Material supplied section start
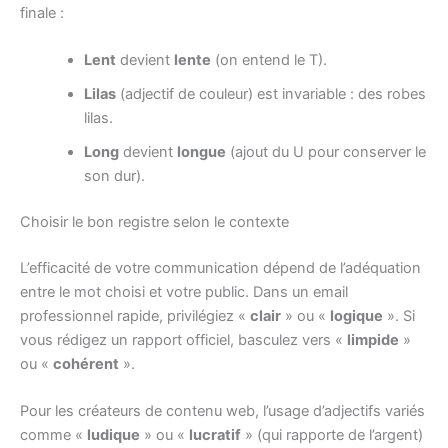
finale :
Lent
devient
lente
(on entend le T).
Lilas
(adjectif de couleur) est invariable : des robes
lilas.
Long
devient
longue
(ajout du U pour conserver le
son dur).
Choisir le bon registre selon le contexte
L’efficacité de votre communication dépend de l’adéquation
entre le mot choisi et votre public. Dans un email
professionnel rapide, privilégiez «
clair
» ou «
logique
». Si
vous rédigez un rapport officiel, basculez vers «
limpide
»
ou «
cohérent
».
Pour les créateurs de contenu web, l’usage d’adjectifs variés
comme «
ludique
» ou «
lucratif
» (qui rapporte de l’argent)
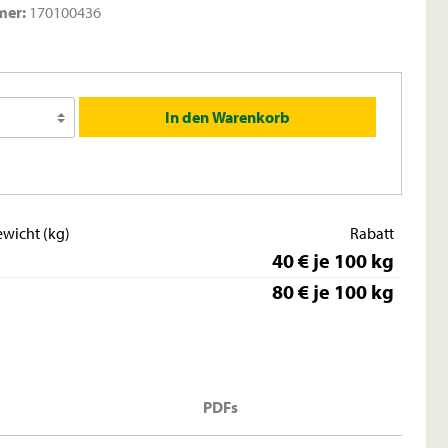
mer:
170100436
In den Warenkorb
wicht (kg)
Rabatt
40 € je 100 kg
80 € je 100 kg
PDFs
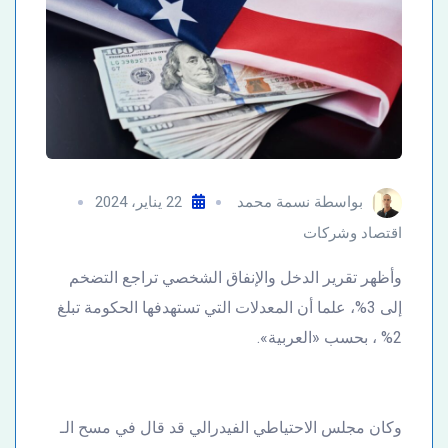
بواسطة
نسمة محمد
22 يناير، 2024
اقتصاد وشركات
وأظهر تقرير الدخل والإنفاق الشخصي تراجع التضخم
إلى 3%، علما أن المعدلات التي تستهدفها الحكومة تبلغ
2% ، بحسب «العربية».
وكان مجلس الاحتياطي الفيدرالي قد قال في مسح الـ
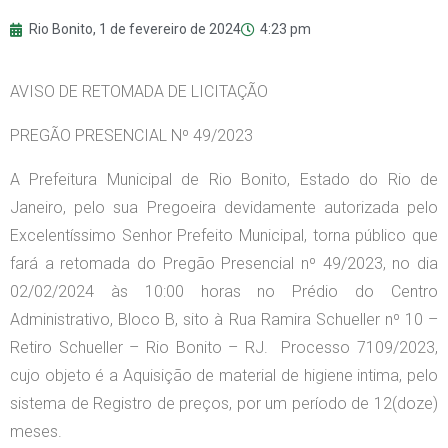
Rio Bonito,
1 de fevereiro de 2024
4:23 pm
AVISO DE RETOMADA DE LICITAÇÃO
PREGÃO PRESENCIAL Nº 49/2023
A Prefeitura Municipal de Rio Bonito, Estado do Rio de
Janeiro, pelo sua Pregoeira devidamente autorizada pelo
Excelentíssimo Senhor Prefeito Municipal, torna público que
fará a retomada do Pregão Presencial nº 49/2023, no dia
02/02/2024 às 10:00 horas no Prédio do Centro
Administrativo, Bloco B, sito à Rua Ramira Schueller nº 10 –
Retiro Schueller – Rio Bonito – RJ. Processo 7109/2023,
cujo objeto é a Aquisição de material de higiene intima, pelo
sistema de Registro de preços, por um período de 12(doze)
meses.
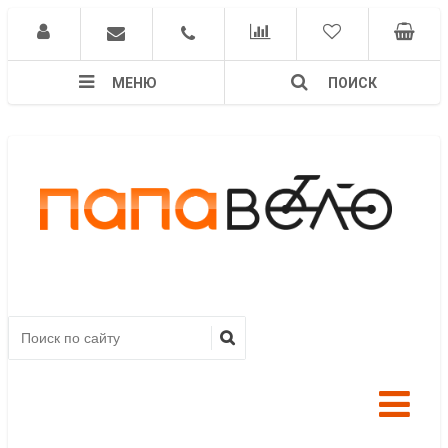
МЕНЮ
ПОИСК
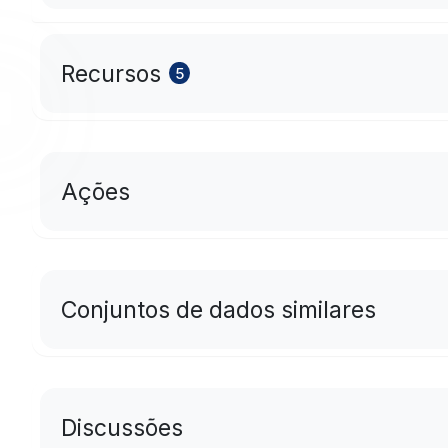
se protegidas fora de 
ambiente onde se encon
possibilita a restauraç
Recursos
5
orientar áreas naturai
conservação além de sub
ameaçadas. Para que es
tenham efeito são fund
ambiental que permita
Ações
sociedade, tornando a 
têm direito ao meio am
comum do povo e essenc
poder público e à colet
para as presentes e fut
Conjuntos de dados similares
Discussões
Material supplied section end
Material supplied section start
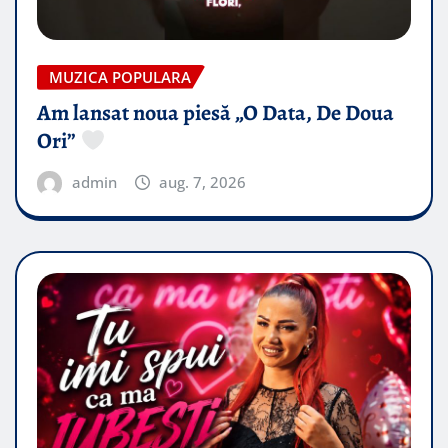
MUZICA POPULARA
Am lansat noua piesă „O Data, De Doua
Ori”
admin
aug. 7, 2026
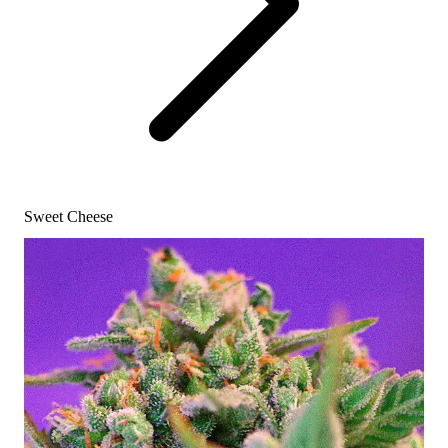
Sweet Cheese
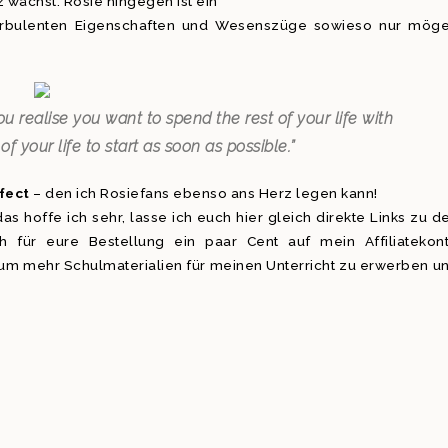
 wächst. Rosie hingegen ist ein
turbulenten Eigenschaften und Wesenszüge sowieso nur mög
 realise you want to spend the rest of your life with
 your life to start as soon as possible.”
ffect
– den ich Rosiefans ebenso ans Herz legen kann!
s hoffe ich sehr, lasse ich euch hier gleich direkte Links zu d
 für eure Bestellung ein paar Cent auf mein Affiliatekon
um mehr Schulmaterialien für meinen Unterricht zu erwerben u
Material supplied section end
What the task asks: All lines with the word "pelo" should be copied from the material above.

Response:
Janeiro, pelo sua Pregoeira devidamente autorizada pelo
cujo objeto é a Aquisição de material de higiene intima, pelo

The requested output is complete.